Клаузевиц | страница 77
Прусская армия, сокращенная по требованию Наполеона до 42 тысяч, путем различных ухищрений — накопления обученных, пробывших в армии всего 5–6 месяцев, и новых призывов, могла быть доведена до 150 тысяч человек; правда, часть пехоты можно было вооружить только пиками и косами. Эта армия могла упорно оборонять 8 прусских крепостей и 4 укрепленных лагеря, в ожидании помощи со стороны Англии и России. При приближении русской армии прусская армия имела возможность присоединиться к ней в составе 80 тысяч хороших полевых войск.
Главным козырем плана являлось 500 тысяч ландштурма, положение о котором разработал Клаузевиц. Во всех местностях, занятых французами, все гражданские чиновники, под страхом смертной казни, должны были прекратить выполнение своих функций и район французской оккупации должен был сделаться ареной восстания. Все способные носить оружие люди вооружались охотничьими ружьями, пиками или косами. Две или три общины соединялись вместе, чтобы составить роту, которая выбирала своих командиров. Дисциплина должна была поддерживаться драконовскими мерами.

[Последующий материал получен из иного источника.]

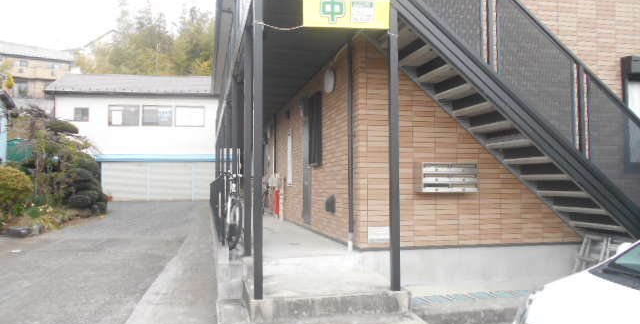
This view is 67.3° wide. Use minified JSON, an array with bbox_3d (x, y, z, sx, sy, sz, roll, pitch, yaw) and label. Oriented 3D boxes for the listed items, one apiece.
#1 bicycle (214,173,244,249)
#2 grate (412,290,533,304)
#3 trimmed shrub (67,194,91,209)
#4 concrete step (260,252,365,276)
[{"bbox_3d":[-1.179,0.633,6.537,0.500,0.992,1.750,0,-3,-13],"label":"bicycle"},{"bbox_3d":[1.767,1.493,5.301,1.650,0.035,0.230,0,-3,-13],"label":"grate"},{"bbox_3d":[-8.290,1.356,16.500,0.740,0.460,0.720,0,-3,-13],"label":"trimmed shrub"},{"bbox_3d":[-0.186,1.221,5.780,1.420,0.258,0.300,0,-3,-13],"label":"concrete step"}]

Ландштурмисты собирались по колокольному набату и препятствовали сбору местных средств, нападали на неприятельские транспорты, истребляли всех отделившихся от неприятельской армии солдат, оказывали содействие снабжению своих войск, терроризировали всех, кто под угрозами французов оказал бы им малейшее содействие. По мнению Клаузевица, противник, несомненно, обратится к жестоким экзекуциям. На жестокость ландштурм должен был отвечать столь же неумолимой жестокостью.
В 1813 году, после начала освободительной войны, положение о ландштурме, под натиском Шарнгорста, Гнейзенау и Клаузевица, было объявлено королевским приказом. Оно встретило жесточайшее сопротивление всех состоятельных классов населения. Перспектива анархии и французских репрессий, которые в первую очередь должны были обрушиться на состоятельных людей, решительно не понравилась последним. Одним ландштурм рисовался как возвращение к варварству Аттилы, другим — как революционное якобинство. Гнейзенау обменялся по этому поводу последним вызовом на дуэль с помощником канцлера, Шарнвебером.
Клаузевиц так оспаривал возражения лиц из привилегированных классов, требовавших для себя изъятий: «Если исключения и допустимы, то полезнее освободить от службы в ландштурме одного сапожника, чем десять чиновников… Что значат несправедливости и ущерб, которые будут причинены в занятой противником полосе, по сравнению со спасением государства?»